Open asashour opened 2 years ago

asashour commented 2 years ago

Environment

Problem

  1. On trying to play around with Dart SDK versions to get latest linter, I came across a message of <2.0.0-∞, which seems to be incorrect, but in another shell it is shown as <2.0.0-∞

  2. does <2.0.0-∞ make sense? I understand this is as "less than 2", and infinity? I guess <2.0.0 should be enough.

Steps:

Expected behavior

The version should always be visible, in all shells.

Actual behavior

<2.0.0-∞ is shown

--trace output

The current Dart SDK version is 2.18.0-98.0.dev.

Because every version of analyzer_plugin from path depends on yaml ^3.1.0 and linter >=0.1.57 <1.0.0 depends on yaml ^2.1.2, analyzer_plugin from path is incompatible with linter >=0.1.57 <1.0.0.
And because linter >=0.0.2+1 <0.1.57 requires SDK version <2.0.0-∞, analyzer_plugin from path is incompatible with linter >=0.0.2+1 <1.0.0.
So, because analysis_server depends on both analyzer_plugin from path and linter ^0.1.30, version solving failed.
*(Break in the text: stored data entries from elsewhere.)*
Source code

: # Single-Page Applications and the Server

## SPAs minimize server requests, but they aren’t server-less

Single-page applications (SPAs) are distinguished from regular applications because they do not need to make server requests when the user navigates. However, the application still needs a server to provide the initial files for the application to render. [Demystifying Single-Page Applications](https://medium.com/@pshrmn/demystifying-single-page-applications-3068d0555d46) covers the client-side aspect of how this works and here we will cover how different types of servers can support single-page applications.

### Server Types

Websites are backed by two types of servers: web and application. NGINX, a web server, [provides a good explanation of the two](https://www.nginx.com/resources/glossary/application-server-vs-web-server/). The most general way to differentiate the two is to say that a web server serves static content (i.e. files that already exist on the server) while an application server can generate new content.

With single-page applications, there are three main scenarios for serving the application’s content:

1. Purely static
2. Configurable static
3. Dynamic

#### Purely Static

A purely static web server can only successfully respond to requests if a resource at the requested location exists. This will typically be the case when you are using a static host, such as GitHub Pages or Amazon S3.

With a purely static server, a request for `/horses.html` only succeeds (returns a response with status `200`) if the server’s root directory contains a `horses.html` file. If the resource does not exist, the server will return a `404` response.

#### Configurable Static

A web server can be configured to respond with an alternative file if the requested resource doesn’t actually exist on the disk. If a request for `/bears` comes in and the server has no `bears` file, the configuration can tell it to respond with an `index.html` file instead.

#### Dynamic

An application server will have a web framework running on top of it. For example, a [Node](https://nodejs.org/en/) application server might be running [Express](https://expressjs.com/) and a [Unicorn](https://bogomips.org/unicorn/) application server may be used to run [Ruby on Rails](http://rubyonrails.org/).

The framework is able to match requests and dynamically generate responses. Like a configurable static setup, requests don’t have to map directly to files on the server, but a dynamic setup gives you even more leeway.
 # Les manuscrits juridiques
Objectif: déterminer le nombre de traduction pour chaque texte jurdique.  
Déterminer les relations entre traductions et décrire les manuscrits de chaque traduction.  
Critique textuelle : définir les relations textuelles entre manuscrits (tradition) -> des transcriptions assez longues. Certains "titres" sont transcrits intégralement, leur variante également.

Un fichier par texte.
From the Terminal, which is using another shell:

The current Dart SDK version is 2.18.0-98.0.dev.

Because every version of analyzer_plugin from path depends on yaml ^3.1.0 and linter >=0.1.57 <1.0.0 depends on yaml ^2.1.2, analyzer_plugin from path is incompatible
  with linter >=0.1.57 <1.0.0.
And because linter >=0.0.2+1 <0.1.57 requires SDK version <2.0.0-∞, analyzer_plugin from path is incompatible with linter >=0.0.2+1 <1.0.0.
So, because analysis_server depends on both analyzer_plugin from path and linter ^0.1.30, version solving failed.
jonasfj commented 2 years ago

We discussed this a bit, and figured out that we probably can't avoid having to use a special character of some sort.

But maybe we can change it to \infinity based on terminal detection.

jonasfj commented 2 years ago

Context: We need to write <2.0.0-∞ because the upper-bound comes from >=2.0.0-dev <2.0.0 which means that the <2.0.0 part is not interpreted as <2.0.0-0 which otherwise would (this is done to exclude prereleases).

asashour commented 2 years ago

Thanks for explaining.

As a humble user, I initially understood it as "lower bound is<2.0.0 and upper bound ".

I am also not sure if is an intuitive representation of 'release versions', as I now possibly understand.